Açık söylemek gerekirse ben siyasetçilerin bu türden davranışlarından tiksinti duyuyorum. Herkes kendi işine baksa ve milletin kendilerine vermiş olduğu vazifeyi yerine getirmeye özen gösterseler, belki sonraki seçimde kazanma şansları daha yüksek olacaktır. Ama ne çenelerini tutabiliyorlar ne de vazifelerini yerine getirebiliyorlar. Her zamanki gibi olan yine millete oluyor. Ama millet de kendi tercihlerinin sonuçlarını yaşıyor.

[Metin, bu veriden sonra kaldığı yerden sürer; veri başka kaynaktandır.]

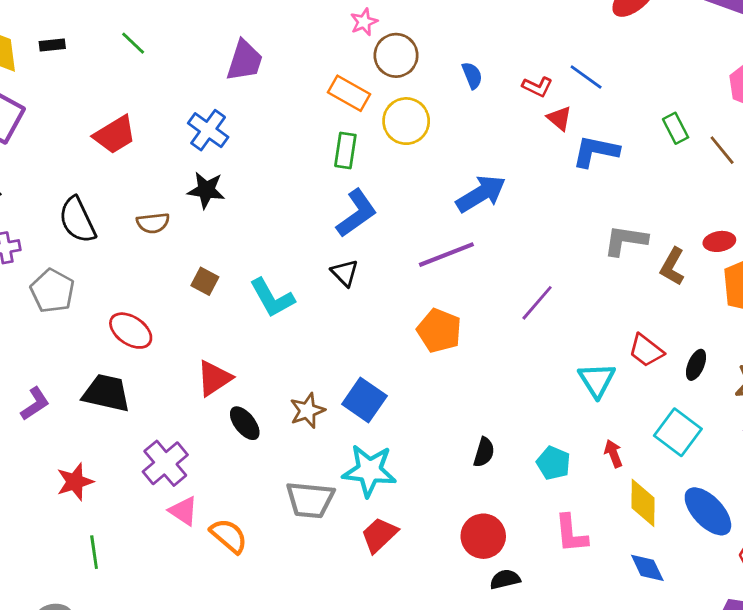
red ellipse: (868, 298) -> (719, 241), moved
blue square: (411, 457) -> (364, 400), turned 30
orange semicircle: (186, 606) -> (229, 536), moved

Seçilmişler ve onların yalaklarından beslenenlerin karşılıklı atışmaları bu ülkeye ve insanlarımıza yıllardır çok şey kaybettirdi. Sırf kendi camiaları kazansın diye ülkenin zamanını ve servetini boşa harcayanlar yarın yine sandıklar milletin önüne konulduğunda hiçbir şey olmamış gibi yüzsüzce sizlerden oy isteyecekler. Onun için gerçekleri takip etmenizi tavsiye ediyorum. Sataşmalara, iftiralara ve her gün gözümüze sokulmaya çalışılan afişlere ve reklamlara değil, sadece gerçeklere bakmanızı ve gerçeklerin izini sürmenizi tavsiye ediyorum. Ancak bu şekilde davranırsak yaşadığımız şehirler ve ülkemiz daha güzel bir gelecek ile karşılar bizi. Aksi halde yine sahnede filler tepişir ve çimenler ezilir.
Dikkat edelim de ezilen çimenler bizler olmayalım.
Sağlık ve afiyetle kalın. Sonraki yazımızda görüşmek üzere.